次の舞台公演のための作品制作にとりかかっている。
いくつかの音を試作しては踊り、踊ってはまた音を試作する。
秋公演の反省をつめることから、音への興味が新たにひろがり、稽古を始めた。
9月に行なったフランク・ミルトゲン氏の美術とのコラボレーション(記事)では、機械仕掛けのオブジェが発する単調で果てしない音が、ダンスにとっては困難ゆえ実に面白かった。11月に行なったソロ公演『沈黙ヨリ轟ク』では、沈黙からイメージを拡げ、極めて微細な音や、しじまと身体の関わりをさがした。現代の底に響いている何かを捜そうともした。
きょうは野外で稽古をしたが、寒気に乗ってさまざまな音がクリアに響き、肌に乱反射した。湿度の問題もあるのか、夏より冬のほうが、さまざまな音がくっきりと感じられる。そして、あらゆる音が、速く行き来しているように感じる。
冬になればなるほど光と影の境目がくっきりとするように、音の通りも鋭くなる感じがする。
冬の音は、好きだ。
踊るとき、音にかかわってゆく感覚は、僕にとって、ひととかかわることに限りなく近しい。
音を感じることは、だれかの呼吸や体温を感じるのとも似ている。
ただ聴覚だけで接していたのでは音を感じたことにはならないのではないか、とも思う。
幼時から習った体操をやめたあと音楽に興味が出て、中学高校とオケでティンパニをした。あれは、楽譜で決まっている音に調律して叩く。ティンパニにはネジ式のものやペダル式のものなど色々あるが、調律作業をしながら演奏する便利さや正確さを求めて楽器をさがす。太鼓の革に顔を近づけて、ン~~、と決められた音を小声で歌うと、響き方が澄み切ったときに調律がキまる。気持ちがよい。楽譜によっては皆が演奏している途中にどんどん調律を変える。調律しては叩き、叩いてはまた調律する。ショスタコビッチなど現代音楽に近ければ近いほどそれが頻繁で面白かった。音と出会う感じがした。音と出会うことが人に出会うことのようにも感じた。そのような作業の楽しさは、ダンスで音を探ってゆく楽しさと、どこか似ていると、いま僕は思う。
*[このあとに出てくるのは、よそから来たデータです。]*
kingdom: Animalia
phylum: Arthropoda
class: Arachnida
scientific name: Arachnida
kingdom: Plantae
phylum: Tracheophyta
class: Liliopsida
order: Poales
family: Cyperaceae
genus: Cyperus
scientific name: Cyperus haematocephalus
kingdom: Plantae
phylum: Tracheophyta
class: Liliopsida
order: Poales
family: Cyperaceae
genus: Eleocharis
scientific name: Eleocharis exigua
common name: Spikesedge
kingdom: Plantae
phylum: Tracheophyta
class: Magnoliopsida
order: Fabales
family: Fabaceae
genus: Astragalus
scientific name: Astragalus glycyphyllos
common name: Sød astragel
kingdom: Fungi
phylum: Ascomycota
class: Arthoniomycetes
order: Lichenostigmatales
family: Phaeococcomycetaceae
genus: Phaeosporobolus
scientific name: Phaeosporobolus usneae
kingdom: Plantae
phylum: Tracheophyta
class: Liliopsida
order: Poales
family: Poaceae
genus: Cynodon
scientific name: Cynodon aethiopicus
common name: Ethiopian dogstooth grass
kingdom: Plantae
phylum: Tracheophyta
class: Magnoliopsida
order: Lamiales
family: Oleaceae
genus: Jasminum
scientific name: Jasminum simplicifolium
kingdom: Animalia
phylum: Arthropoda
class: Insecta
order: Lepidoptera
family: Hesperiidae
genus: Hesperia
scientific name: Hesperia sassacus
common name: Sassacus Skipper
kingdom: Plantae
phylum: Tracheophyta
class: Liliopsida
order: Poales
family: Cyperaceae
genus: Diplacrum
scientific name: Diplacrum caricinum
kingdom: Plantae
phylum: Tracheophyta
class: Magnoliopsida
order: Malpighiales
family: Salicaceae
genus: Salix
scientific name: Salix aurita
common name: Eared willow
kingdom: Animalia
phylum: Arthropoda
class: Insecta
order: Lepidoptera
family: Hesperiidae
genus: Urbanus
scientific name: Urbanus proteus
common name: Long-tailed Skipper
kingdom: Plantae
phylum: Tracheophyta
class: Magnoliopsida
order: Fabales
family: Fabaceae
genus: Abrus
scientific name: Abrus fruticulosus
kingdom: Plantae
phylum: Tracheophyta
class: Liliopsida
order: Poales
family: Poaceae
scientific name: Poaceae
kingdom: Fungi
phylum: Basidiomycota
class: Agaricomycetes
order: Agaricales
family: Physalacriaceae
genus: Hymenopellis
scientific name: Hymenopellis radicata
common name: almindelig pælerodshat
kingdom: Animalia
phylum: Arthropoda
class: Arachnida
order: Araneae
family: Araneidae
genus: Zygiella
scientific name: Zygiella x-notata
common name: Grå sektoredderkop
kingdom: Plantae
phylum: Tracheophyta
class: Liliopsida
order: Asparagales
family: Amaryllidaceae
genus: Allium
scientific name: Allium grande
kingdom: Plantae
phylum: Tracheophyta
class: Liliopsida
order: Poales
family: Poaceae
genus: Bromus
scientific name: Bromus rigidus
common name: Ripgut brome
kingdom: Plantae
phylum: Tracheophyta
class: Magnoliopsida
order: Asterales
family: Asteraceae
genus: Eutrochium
ダンスでそんなことを感じた思い出のひとつに、甲斐説宗氏のピアノ曲を踊った体験がある。ひとつの音が次第に変化し、移ろい、やがて楽音からノイズにまで音の領域がひろがり、フォルティッシモと静寂の交錯が激しい感情宇宙を紡ぎ出してゆく。ピアノという楽器を限界まで突き詰めたような音楽である。そのなかで、たしかソ#の音だったかしら、同じ音が何度も出てきたのだけれど、出てくるたびに身体への触り方が著しく異なっていて、感激した。調律とはまた違うのだけど、ひとつの音に内在する表情が無限なのだということを、甲斐説宗の音楽を踊りながら、思った。音楽というものに対する親近感が大きく変化した。演奏家に対する気持ちも変わった。
そういう経験は何度もあった。鎌倉小学校(横浜国大附属)で子どものためのダンス公演をしたとき、作曲・演奏の寒川晶子さんはド音ピアノというもので演奏された。ピアノの全ての弦をC(ド)に調律してしまうのだ。だから、どの鍵盤を叩いてもドの音しか出ない。なのに、非常に豊かに音は変化して身体をつらぬき空間を飛ぶのだ。ビックリしたが、同時に、音楽の最も原型的なものに関わった心地があり、納得できた。
ほかにも、言い出せばきりがない。阿部薫さんが録音されたサックスを踊ろうとして挫折したときのこと、モーツァルトのレクイエムミサにおける反復音列のこと、ダンス白州で試みた水流と金属音のからまりのこと、ソロ公演『青より遠い揺らぎ』(2012)でパイプオルガンの調律を取材して踊ったときのこと、、、。(いづれも、いつかくわしく書きたい)
ダンスにおける、音との出会い、音との関係づくり。それは人と関わることの喜怒哀楽にも、壁にも、困難にも、ほどけにも、相似しているのではないかと思える。
音の体重、音の湿度、音の質感、音の色彩、、、。
音が近づいてくるとき、そして音が遠ざかって消えてゆくとき、僕は、何か特別な感情が噴き出しそうになる。
生まれる子どもをむかえるときの感覚、亡くなる人をみおくってゆくときの感覚、、、。
そのような感覚を思い出すことがたびたびある。
音は存在なのではないかと、僕は思う。
ますます、そう思うようになっている。